È questa infatti la clamorosa conclusione cui perviene ora un accordo sindacale pilota, firmato lo scorso 11 aprile da Cgil, Cisl e Uil, relativo alla sorte dei quattromila co.co.co. dell'Atesia. Di questi solo 170 verranno assunti con contratto a tempo indeterminato, ma con un orario settimanale di sole 25 ore pari a circa 650 euro lordi al mese. Ad altri 426 viene offerto, in alternativa allo staff leasing, un contratto di inserimento per un periodo massimo di 18 mesi, con sottoinquadramento contrattuale e sempre per un orario settimanale di 25 ore. Lo stesso vale per un gruppo di circa 1.100 lavoratori che si troverà assunto con analogo sottoinquadramento retributivo mediante contratto di apprendistato di durata massima di 36 mesi. Ciò, al di là della dubbia riconducibilità delle attività in oggetto ai contenuti formativi propri dell'apprendistato, ai soli fini di beneficiare dei generosi sconti contributivi previsti per i contratti di formazione, ma in palese violazione della clausola di contingentamento prevista dalla legge Biagi che pone un tetto massimo all'utilizzo di questo contratto.

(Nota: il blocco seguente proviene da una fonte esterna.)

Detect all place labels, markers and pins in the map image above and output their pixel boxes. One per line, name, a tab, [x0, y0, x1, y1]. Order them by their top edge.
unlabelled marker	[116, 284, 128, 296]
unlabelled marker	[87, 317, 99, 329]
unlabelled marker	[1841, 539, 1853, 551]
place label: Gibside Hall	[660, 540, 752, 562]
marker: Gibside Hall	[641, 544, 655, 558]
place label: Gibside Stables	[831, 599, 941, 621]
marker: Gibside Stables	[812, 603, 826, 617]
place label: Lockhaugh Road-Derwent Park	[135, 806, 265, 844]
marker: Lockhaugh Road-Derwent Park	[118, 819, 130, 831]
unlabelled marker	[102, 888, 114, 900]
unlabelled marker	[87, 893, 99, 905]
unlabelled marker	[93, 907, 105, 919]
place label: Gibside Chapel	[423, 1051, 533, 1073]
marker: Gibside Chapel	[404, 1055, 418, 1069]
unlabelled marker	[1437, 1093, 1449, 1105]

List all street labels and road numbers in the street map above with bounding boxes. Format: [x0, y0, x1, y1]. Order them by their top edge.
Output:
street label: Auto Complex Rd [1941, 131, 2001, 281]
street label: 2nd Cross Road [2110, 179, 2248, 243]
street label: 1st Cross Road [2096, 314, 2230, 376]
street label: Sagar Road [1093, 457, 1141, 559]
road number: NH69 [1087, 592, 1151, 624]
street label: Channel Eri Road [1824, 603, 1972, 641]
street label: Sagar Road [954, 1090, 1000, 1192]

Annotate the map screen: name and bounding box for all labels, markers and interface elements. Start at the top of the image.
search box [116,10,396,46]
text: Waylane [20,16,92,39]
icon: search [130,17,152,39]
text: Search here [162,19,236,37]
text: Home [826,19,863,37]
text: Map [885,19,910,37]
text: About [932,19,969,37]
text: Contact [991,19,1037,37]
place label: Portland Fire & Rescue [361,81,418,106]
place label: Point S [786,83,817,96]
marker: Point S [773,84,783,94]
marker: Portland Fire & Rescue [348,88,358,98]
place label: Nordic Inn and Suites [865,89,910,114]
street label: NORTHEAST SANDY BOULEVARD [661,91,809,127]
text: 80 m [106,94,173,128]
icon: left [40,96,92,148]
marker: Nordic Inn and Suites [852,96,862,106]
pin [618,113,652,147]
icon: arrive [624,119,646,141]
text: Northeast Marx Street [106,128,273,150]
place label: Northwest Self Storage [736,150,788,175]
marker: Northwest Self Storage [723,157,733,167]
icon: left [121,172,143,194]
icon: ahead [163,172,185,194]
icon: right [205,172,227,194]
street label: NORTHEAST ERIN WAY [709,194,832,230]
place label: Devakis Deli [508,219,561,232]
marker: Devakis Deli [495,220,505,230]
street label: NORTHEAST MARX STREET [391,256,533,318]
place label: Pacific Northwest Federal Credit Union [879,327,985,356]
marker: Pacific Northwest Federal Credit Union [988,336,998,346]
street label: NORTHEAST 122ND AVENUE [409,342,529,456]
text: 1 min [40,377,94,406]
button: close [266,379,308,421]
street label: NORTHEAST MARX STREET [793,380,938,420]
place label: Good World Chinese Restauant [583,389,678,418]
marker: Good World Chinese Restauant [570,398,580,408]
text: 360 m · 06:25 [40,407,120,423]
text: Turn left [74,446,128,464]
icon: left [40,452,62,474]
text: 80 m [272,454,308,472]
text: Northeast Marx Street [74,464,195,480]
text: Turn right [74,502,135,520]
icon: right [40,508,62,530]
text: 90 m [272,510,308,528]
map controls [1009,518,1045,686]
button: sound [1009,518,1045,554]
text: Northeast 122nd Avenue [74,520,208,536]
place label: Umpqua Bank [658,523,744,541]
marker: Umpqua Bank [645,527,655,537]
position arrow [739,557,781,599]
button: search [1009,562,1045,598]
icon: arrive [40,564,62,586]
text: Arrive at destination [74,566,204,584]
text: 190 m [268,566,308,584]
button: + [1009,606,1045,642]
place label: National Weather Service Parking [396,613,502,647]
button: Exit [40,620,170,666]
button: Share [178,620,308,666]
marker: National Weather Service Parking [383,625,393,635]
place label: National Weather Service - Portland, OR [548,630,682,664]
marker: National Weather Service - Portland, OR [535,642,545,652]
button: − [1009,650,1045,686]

Per garantirne l'effettiva valenza formativa si prevede infatti un limite nella assunzione degli apprendisti pari al 100% dei dipendenti a tempo indeterminato dell'impresa. Risulta evidente come, in questo caso, il rapporto numerico tra apprendisti e lavoratori a tempo indeterminato sia clamorosamente saltato, rendendo giuridicamente impraticabile l'intera intesa. Il tutto per giungere a una modesta riduzione di circa 900 unità del numero dei co.co.co. dell'azienda.
Con il che si pone una domanda molto semplice: ma qualcuno ha forse mai chiesto ai lavoratori se preferiscono un precariato a vita, in nome di una battaglia di principio contro la legge Biagi, o non piuttosto l'assunzione stabile e ampiamente tutelata che viene loro garantita tramite lo staff leasing?